Originally Posted By: IvyLeague
Originally Posted By: Five_Felonies
maybe, maybe not but the fact is that drugs are a huge problem and lots of people want it to change by implementing the same policies. prohibition was a miserable failure that did nothing but eat up tons of money at a time when the country desperatly needed the money spent elsewhere while at the same time causing the power and influence of oc to expand greatly. sounds very similar to the current situation. to expand , another problem during prohibition was dangerous products like "bathtub gin" that killed people because of a lack of quality control. again, very similar to the problems today with street dealers cutting thier product with god knows what. imo what we need is something similar to what they have in holland where if you are dead set on shooting up heroin, go somewhere safe where you can get your fix and do it out of public view. no need to steal and rob people when your fix is guaranteed.


There's a way to vastly reduce, if not eliminate, the drug trade. Just go the China route and start executing drug traffickers; from the top kingpins to the local dealers. People just aren't willing to do it.

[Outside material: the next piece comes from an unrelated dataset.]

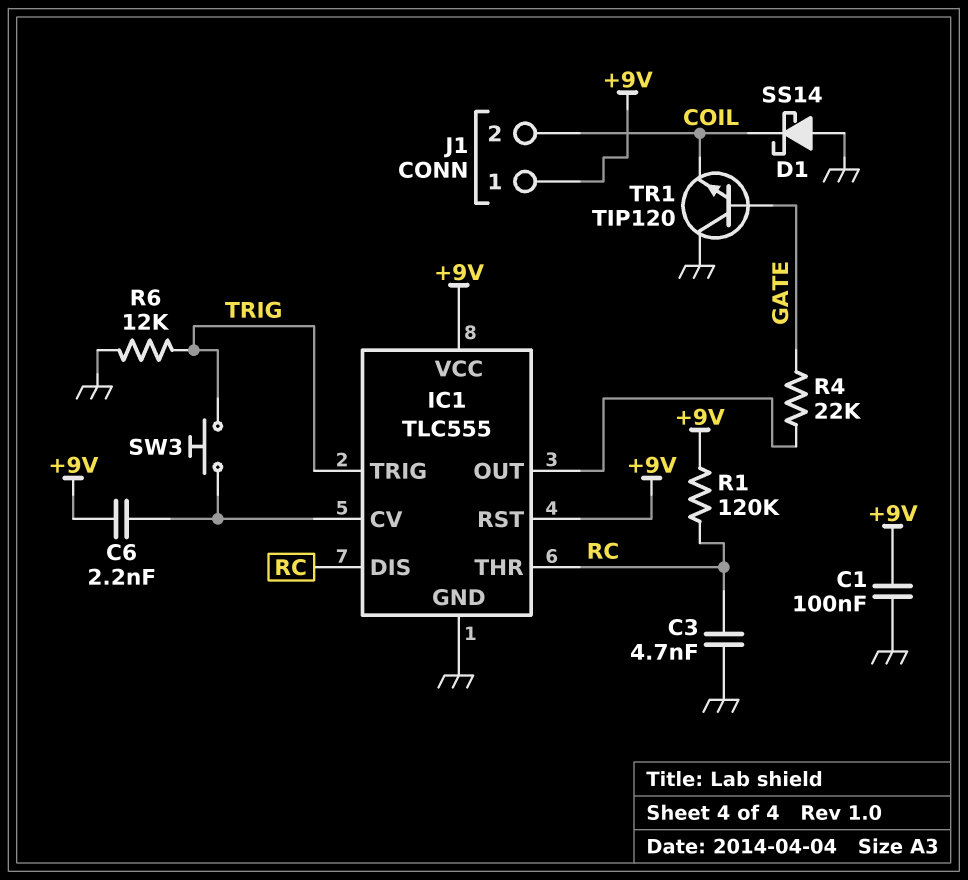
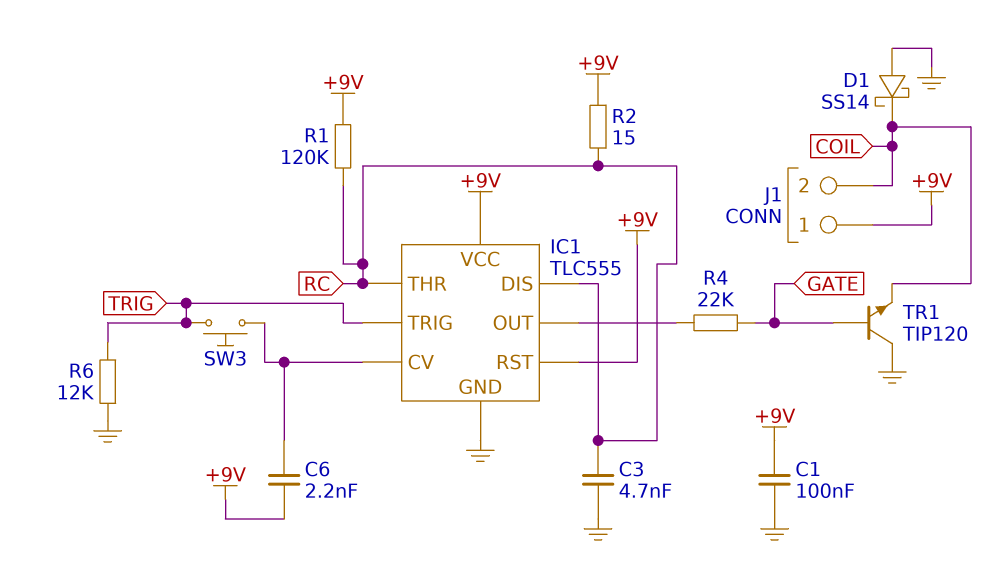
R2: none -> 15 (+9V, RC)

The Chinese approach sounds tough, effective and uncompromising but in reality works little better than the US approach and as China opens up its border ever more, arguably less so. The estimated amount of users is around 4 million, which although proportionately low is increasing every year. Whatever the arguments, it obviously doesn't represent a particularly effective strategy. Besides, most Chinese workers smoke and drink so much they don't need 'harder' drugs.
As someone else in this thread pointed out, the Portugal approach is the most sane in the context of 2012. Of course, Portugal is a small country so perhaps the USA should adopt state-level policy, but decriminilazing (not even declaring a legal open season) on most drugs means that the few drug addicts (of course most people don't shoot up and wouldn't begin to if it was legal)pay for their hits and don't put money in the pockets of crime.
Either way, bottom line, where's your good old-fashioned American liberalism. Who's the government to tell you what to do with yourself. I certainly never signed the social contract.

What's more, because junkies in Portugal are now in the national system, the state helps them to quit the junk. As a result, Portugal went from experiencing something of an HIV epidemic to having one of the lowest levels of European drug abuse.